Nationally, the clergy abuse scandal has cost the Catholic Church more than $1.5 billion in settlements, legal fees and related costs, according to a 2006 report by the U.S. Conference of Catholic Bishops.

Late last week, the Spokane Catholic Diocese in Washington agreed to pay $48 million to those molested by priests, while last month the Archdiocese of Portland, Ore., said it would pay $75 million in settlements, according to The Associated Press The largest settlement in the abuse scandal was paid by the Orange County Diocese, which gave $100 million to 87 claimants in 2005.

David Clohessy, national director of Survivors Network of those Abused by Priests, estimates there may be 1,000 cases pending nationwide. The majority of cases, he says, are settled by the church and do not go to trial.

"One of the interests of the diocese is being able to draw to a conclusion as many cases as possible and we were pleased in this instance that all the parties were able to come to a mutually acceptable agreement," says Drabinski of the settlement.

The sexual abuse scandals, which began in 2002, are still being felt by the church, he says. "The only proper response for the Catholic Church," Drabinski said, "is to make sure this never happens again to children in our care"

Rebuilding

Allyn, sipping a green tea in a downtown coffee shop, says the molests changed him from being a happy kid to a damaged one.

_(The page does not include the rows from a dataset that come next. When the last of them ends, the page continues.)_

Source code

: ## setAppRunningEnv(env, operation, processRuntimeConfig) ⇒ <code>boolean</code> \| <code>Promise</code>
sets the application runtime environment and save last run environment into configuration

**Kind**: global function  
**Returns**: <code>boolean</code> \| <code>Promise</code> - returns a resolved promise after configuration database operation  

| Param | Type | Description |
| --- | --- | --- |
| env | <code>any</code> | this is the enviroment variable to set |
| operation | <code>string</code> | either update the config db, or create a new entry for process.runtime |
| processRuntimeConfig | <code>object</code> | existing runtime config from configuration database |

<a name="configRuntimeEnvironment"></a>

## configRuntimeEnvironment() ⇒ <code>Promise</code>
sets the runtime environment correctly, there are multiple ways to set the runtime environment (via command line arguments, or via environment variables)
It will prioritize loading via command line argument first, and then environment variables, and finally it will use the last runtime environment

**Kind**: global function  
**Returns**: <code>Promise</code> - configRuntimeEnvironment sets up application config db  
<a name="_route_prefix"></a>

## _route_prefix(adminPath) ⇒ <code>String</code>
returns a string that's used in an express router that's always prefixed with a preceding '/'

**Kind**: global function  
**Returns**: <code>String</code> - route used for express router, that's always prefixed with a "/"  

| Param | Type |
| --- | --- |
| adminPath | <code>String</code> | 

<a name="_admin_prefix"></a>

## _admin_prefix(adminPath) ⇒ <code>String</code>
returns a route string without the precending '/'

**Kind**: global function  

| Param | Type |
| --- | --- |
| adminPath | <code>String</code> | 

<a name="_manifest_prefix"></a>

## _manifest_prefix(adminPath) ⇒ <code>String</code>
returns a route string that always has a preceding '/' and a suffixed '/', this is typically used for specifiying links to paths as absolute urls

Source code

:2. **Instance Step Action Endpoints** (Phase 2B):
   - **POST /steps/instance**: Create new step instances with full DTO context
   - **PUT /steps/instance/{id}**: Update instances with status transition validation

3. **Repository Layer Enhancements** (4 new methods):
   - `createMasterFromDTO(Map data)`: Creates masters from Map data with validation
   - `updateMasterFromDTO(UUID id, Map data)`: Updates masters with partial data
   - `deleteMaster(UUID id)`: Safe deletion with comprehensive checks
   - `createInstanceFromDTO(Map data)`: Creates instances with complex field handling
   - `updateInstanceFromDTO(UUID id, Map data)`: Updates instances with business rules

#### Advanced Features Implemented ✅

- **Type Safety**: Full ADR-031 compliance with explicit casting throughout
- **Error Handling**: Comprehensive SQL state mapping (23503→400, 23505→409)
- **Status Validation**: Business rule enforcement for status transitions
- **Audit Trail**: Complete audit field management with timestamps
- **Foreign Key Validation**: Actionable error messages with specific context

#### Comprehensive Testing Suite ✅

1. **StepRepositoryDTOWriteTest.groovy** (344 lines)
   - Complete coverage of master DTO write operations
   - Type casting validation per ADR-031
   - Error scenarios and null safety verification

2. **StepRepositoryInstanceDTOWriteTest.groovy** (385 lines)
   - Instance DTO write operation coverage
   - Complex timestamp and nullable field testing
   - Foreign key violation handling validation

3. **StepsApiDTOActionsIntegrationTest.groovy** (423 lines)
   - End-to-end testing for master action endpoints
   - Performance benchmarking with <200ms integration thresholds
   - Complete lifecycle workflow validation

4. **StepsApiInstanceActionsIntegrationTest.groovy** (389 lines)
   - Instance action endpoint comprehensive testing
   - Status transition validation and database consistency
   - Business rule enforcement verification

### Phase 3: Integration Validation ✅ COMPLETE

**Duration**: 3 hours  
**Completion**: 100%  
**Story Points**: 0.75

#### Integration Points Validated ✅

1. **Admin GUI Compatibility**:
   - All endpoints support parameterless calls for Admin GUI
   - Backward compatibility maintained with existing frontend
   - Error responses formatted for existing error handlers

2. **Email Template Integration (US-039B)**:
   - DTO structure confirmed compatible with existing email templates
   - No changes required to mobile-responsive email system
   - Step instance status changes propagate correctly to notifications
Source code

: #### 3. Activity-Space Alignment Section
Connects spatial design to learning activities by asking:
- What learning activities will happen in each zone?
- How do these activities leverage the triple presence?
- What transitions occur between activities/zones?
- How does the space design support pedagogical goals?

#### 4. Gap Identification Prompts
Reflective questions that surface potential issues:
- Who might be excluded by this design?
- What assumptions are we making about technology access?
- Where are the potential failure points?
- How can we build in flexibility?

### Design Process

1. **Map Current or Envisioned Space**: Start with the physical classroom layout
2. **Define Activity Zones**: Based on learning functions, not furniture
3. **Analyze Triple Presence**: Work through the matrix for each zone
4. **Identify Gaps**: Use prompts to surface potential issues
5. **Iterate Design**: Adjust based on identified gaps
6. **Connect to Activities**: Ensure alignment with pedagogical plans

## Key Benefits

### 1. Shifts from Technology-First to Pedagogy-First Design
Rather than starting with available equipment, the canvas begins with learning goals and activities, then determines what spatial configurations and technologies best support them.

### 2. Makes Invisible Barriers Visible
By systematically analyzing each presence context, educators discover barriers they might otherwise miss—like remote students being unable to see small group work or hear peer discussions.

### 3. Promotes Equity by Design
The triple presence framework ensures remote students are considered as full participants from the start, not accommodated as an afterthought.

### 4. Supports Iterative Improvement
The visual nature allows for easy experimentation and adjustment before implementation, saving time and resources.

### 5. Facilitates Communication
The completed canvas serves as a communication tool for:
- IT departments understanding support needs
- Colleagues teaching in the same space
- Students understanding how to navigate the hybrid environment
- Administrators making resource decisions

"Subconsciously, I was full of inadequacy, shame, of being dirty," he says, even though, as boys, they joked about it among themselves sometimes.

The feelings rippled through his life.

He became a deputy sheriff: "No one stood up for me, and I knew I could stand up for the victims," he says.

He became a world-class bodybuilder for the approval it brought: "It was another tool to fight the inner feelings, the inadequacies," says Allyn.

It was only when he sat down with a counselor, who pointed a finger at him and asked if he had ever been molested, that the truth came out, he says.

"I shut it down so far, I didn't think it had affected me," he says.

But it had.

Allyn is now undergoing regular counseling — a step which he believes saved him.

"I'm rebuilding myself," he says.

Crow says he had "pretty low self-esteem for a while, but I was lucky to have so many friends" He went to counseling for a short time and is still "a little bitter" about the church not taking full responsibility for McHugh.

Still, he says, "I think we won the case because it settled"

Crow and Allyn bought new cars, helped family members, made donations and paid bills with their settlements. But, both men say, it was never about the money.

"It was such a huge thing to happen to you," Allyn says, "What dollar amount do you put on that?"